Ever feel like you’re in a movie when you’re driving? Your own movie? In which you’re the lead, and everything is amazing? You’re probably belting out harmonies to your favourite song at the same time, right? Which you set to play by instructing your car’s operating system? While the evolution of integrated software, electric vehicles and autonomous automobiles is bringing the future to us at high speed, some manufacturers want to take you back in time, to a situation that feels a little more like a silent movie, rather than the soundtrack to your life. Enter the (kinda) silent car.
Car production is increasing, and the more cars there are on the road, the more noise there is. Right now you might not hear it so much inside a car, but changes in vehicle design and a move away from combustion engines means that more and more cars are running more quietly. Even the louder petrol- and diesel-run rides are enjoying the advances of the latest automotive engineering and becoming quieter inside. This means you hear more from the outside – the sound of wheels on tar, screeches, sirens, hooters, horns, and the occasional holler from a roadside vendor. And while these sounds are important and helpful, they can also be overwhelming.

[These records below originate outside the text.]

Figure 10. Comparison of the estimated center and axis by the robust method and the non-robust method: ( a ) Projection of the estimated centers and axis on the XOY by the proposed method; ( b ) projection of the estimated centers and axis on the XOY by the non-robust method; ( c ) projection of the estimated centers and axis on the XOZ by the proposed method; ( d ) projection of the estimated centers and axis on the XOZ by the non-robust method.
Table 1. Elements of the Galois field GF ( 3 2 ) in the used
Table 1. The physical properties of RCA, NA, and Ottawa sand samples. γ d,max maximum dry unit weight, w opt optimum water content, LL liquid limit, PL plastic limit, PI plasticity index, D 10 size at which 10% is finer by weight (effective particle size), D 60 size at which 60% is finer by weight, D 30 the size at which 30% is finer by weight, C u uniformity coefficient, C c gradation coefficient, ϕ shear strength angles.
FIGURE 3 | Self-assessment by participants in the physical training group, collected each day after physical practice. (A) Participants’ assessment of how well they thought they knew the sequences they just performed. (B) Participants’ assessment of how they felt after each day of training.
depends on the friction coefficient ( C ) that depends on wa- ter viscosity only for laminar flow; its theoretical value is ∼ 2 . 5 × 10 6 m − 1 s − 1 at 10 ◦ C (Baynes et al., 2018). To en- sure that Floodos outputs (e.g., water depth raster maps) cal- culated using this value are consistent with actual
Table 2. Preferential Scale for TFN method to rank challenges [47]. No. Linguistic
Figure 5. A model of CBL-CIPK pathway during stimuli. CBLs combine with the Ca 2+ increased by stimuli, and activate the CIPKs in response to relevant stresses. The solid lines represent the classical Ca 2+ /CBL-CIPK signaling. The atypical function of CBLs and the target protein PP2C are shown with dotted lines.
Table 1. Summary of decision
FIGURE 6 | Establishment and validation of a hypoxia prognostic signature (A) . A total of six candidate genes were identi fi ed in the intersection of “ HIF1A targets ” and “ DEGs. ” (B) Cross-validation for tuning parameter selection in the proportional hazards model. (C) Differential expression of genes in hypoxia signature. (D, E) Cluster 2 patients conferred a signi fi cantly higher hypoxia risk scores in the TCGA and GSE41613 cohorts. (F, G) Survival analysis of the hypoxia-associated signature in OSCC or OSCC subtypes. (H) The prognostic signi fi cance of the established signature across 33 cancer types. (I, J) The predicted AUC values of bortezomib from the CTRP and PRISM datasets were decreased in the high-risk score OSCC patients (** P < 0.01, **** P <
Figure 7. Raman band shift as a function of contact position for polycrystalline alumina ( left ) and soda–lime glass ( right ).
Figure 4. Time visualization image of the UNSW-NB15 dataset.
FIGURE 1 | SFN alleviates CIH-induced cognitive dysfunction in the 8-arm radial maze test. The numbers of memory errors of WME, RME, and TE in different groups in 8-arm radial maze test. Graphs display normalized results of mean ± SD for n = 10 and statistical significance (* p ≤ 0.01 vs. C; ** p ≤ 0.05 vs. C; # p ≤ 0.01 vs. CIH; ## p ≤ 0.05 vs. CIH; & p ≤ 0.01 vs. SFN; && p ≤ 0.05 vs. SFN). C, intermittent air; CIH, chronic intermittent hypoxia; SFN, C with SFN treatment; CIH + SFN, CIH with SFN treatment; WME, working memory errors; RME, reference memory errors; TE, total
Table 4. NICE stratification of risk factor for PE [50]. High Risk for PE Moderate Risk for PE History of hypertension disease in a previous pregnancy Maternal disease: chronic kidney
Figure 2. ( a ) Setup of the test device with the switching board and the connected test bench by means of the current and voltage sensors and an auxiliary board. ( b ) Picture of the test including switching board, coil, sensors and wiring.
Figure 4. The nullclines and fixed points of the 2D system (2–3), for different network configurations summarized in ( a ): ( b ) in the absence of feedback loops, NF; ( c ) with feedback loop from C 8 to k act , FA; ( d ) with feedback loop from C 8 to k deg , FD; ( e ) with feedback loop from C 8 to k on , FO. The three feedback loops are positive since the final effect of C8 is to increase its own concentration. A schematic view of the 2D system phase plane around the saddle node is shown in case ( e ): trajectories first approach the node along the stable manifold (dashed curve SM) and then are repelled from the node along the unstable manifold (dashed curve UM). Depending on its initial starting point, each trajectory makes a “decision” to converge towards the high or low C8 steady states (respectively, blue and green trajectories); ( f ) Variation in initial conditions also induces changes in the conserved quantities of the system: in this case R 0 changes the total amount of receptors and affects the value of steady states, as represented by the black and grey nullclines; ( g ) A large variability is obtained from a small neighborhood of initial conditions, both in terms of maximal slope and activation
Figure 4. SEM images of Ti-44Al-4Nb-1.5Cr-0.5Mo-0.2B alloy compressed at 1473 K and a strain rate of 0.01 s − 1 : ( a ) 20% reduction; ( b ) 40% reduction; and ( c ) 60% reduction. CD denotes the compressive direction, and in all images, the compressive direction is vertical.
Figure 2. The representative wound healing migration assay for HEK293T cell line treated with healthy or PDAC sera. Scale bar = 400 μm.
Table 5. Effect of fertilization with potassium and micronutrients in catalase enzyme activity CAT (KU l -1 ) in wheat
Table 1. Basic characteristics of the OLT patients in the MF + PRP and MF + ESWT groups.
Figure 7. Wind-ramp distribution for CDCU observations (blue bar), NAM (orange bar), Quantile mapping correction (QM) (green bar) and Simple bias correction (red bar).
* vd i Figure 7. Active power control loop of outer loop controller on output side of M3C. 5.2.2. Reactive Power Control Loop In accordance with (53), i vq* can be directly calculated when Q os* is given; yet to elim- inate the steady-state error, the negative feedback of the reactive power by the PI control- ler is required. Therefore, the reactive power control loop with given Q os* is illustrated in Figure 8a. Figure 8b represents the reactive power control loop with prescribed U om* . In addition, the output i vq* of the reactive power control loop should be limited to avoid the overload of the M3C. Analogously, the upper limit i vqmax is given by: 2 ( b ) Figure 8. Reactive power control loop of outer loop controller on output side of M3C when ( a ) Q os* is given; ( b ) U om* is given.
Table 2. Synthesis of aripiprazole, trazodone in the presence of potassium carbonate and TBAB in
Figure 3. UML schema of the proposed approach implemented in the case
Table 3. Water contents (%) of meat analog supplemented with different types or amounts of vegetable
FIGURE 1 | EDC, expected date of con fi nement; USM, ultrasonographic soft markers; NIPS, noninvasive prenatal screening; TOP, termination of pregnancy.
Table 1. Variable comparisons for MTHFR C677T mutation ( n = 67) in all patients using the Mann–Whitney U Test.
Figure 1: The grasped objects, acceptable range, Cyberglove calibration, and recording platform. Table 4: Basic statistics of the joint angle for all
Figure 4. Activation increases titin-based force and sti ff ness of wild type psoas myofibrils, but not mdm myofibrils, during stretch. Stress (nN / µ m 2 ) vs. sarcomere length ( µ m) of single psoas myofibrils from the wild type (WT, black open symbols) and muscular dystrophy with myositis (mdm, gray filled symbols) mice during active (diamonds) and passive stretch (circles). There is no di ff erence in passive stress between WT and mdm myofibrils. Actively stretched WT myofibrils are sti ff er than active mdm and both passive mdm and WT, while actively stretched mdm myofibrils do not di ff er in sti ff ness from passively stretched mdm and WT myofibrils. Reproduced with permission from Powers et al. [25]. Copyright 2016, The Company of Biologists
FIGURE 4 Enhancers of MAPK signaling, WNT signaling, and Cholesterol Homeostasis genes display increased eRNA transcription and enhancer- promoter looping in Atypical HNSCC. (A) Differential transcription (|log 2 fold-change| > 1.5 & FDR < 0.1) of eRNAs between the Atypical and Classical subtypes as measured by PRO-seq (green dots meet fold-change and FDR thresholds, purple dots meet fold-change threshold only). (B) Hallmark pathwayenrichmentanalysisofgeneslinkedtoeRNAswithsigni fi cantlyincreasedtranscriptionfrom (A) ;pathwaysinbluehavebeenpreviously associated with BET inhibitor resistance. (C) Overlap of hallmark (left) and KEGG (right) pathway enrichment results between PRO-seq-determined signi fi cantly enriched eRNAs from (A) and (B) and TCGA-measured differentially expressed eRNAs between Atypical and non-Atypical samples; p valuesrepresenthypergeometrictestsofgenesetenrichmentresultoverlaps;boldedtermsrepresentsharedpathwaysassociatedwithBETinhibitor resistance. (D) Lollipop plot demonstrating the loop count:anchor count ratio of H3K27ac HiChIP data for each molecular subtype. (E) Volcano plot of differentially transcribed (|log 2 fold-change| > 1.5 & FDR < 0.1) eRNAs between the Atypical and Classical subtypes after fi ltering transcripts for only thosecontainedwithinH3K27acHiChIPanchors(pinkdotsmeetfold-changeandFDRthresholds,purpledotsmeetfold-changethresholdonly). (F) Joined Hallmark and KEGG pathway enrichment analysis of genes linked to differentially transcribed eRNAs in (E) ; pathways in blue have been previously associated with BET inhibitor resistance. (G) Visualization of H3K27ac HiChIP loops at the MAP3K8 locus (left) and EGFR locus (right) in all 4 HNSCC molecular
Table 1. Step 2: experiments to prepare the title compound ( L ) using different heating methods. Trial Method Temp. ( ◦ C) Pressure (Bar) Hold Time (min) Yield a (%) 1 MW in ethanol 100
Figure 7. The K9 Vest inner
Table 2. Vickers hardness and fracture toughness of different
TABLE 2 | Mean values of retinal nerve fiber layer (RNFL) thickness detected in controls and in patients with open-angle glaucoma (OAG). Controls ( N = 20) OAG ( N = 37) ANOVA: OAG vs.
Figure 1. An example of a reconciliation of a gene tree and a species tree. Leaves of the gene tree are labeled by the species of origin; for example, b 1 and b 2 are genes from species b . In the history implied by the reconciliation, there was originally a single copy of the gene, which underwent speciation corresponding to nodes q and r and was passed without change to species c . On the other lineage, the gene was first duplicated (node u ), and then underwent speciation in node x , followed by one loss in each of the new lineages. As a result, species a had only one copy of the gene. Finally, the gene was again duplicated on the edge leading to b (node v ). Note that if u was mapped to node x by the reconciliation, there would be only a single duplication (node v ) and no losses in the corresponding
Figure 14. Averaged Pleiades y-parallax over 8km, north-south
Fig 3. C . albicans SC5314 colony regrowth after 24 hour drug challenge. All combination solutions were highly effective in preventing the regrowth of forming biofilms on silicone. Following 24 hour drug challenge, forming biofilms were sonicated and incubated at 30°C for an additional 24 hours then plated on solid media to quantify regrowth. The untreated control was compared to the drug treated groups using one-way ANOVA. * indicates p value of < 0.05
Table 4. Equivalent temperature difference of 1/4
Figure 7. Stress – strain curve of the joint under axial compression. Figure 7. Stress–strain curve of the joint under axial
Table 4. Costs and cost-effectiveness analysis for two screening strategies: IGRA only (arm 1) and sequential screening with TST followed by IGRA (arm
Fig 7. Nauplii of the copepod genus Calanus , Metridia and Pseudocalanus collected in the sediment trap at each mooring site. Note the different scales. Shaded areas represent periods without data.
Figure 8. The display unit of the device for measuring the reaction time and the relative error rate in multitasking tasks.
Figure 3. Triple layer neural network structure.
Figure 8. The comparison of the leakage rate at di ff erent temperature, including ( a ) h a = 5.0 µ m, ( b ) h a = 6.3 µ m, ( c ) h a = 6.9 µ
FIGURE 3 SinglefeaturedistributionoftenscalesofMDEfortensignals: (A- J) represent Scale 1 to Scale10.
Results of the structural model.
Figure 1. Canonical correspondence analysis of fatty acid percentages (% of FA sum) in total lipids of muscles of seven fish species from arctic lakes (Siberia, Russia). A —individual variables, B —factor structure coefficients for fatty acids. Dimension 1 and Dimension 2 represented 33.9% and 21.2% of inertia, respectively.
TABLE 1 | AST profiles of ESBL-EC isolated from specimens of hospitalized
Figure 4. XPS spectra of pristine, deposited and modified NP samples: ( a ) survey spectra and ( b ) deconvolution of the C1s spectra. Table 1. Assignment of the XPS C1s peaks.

Maybe. The Massachusetts audio equipment brand, Bose, is known for its noise-cancelling headphone range. They’re now moving into the automotive market and staking their claim as the pioneers of the silent drive.
Their product, QuietMotion, asserts that it will measure your car’s vibrations and cancel them, reports The Verge.
The high-tech system’s full name is QuietComfort Road Noise Control (RNC) and it uses a clever combination of algorithms and accelerometers to quieten the interior.
Once an acoustic cancellation signal is calculated by these, it’s sent through the speakers into your ears. The result? Er, quiet. Or quieter, as the case may be. Technically speaking, this is a sound-softening system; it cannot create silence itself, because this probably doesn’t exist on earth. Pure silence is the absence of sound altogether, and most of us don’t drive in a vacuum (even if the cabin of our car feels like our own, private universe).
RNC also appreciates that you drive all kinds of roads, and it adjusts to changes in the surface terrain like tar, gravel, and concrete. The Next Web explains that there are microphones positioned inside the vehicle to ensure the changing output is accurate. “These monitor noise-levels and allow the system to adapt the cancellation depending on conditions.”
Keen to try it? According to The Verge, “the first QuietComfort-enabled cars are planned to be in production models by the end of 2021.” And even after you embrace the art of zen driving, it’s comforting to know you’ll always have your favourite tunes to drown the din out with.